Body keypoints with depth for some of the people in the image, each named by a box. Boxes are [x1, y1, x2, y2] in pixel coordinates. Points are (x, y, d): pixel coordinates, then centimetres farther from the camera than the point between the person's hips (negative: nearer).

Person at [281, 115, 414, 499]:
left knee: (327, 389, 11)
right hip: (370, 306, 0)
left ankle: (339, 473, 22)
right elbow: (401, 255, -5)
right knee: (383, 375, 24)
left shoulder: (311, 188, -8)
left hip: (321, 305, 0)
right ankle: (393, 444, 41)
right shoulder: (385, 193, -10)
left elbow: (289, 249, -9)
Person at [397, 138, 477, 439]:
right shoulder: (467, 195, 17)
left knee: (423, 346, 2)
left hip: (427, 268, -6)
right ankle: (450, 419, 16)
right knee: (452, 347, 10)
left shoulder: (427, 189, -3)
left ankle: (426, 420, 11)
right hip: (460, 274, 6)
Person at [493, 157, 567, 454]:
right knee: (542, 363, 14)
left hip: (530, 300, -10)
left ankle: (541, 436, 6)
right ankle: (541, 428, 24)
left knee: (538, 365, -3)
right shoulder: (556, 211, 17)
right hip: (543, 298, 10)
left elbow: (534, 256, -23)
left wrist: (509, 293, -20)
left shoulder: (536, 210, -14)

......

## 연습 과제
위의 모든 행을 빈 줄은 제외하고 마크다운 표로 변환하십시오. 열 이름은 '번호'와 '내용'으로 하고, '번호' 열에는 행 번호를, '내용' 열에는 해당 행을 넣으십시오.

## 과제 결과
| 번호 | 내용 |
|---|---|
| 1 | Body keypoints with depth for some of the people in the image, each named by a box. Boxes are [x1, y1, x2, y2] in pixel coordinates. Points are (x, y, d): pixel coordinates, then centimetres farther from the camera than the point between the person's hips (negative: nearer). |
| 2 | Person at [281, 115, 414, 499]: |
| 3 | left knee: (327, 389, 11) |
| 4 | right hip: (370, 306, 0) |
| 5 | left ankle: (339, 473, 22) |
| 6 | right elbow: (401, 255, -5) |
| 7 | right knee: (383, 375, 24) |
| 8 | left shoulder: (311, 188, -8) |
| 9 | left hip: (321, 305, 0) |
| 10 | right ankle: (393, 444, 41) |
| 11 | right shoulder: (385, 193, -10) |
| 12 | left elbow: (289, 249, -9) |
| 13 | Person at [397, 138, 477, 439]: |
| 14 | right shoulder: (467, 195, 17) |
| 15 | left knee: (423, 346, 2) |
| 16 | left hip: (427, 268, -6) |
| 17 | right ankle: (450, 419, 16) |
| 18 | right knee: (452, 347, 10) |
| 19 | left shoulder: (427, 189, -3) |
| 20 | left ankle: (426, 420, 11) |
| 21 | right hip: (460, 274, 6) |
| 22 | Person at [493, 157, 567, 454]: |
| 23 | right knee: (542, 363, 14) |
| 24 | left hip: (530, 300, -10) |
| 25 | left ankle: (541, 436, 6) |
| 26 | right ankle: (541, 428, 24) |
| 27 | left knee: (538, 365, -3) |
| 28 | right shoulder: (556, 211, 17) |
| 29 | right hip: (543, 298, 10) |
| 30 | left elbow: (534, 256, -23) |
| 31 | left wrist: (509, 293, -20) |
| 32 | left shoulder: (536, 210, -14) |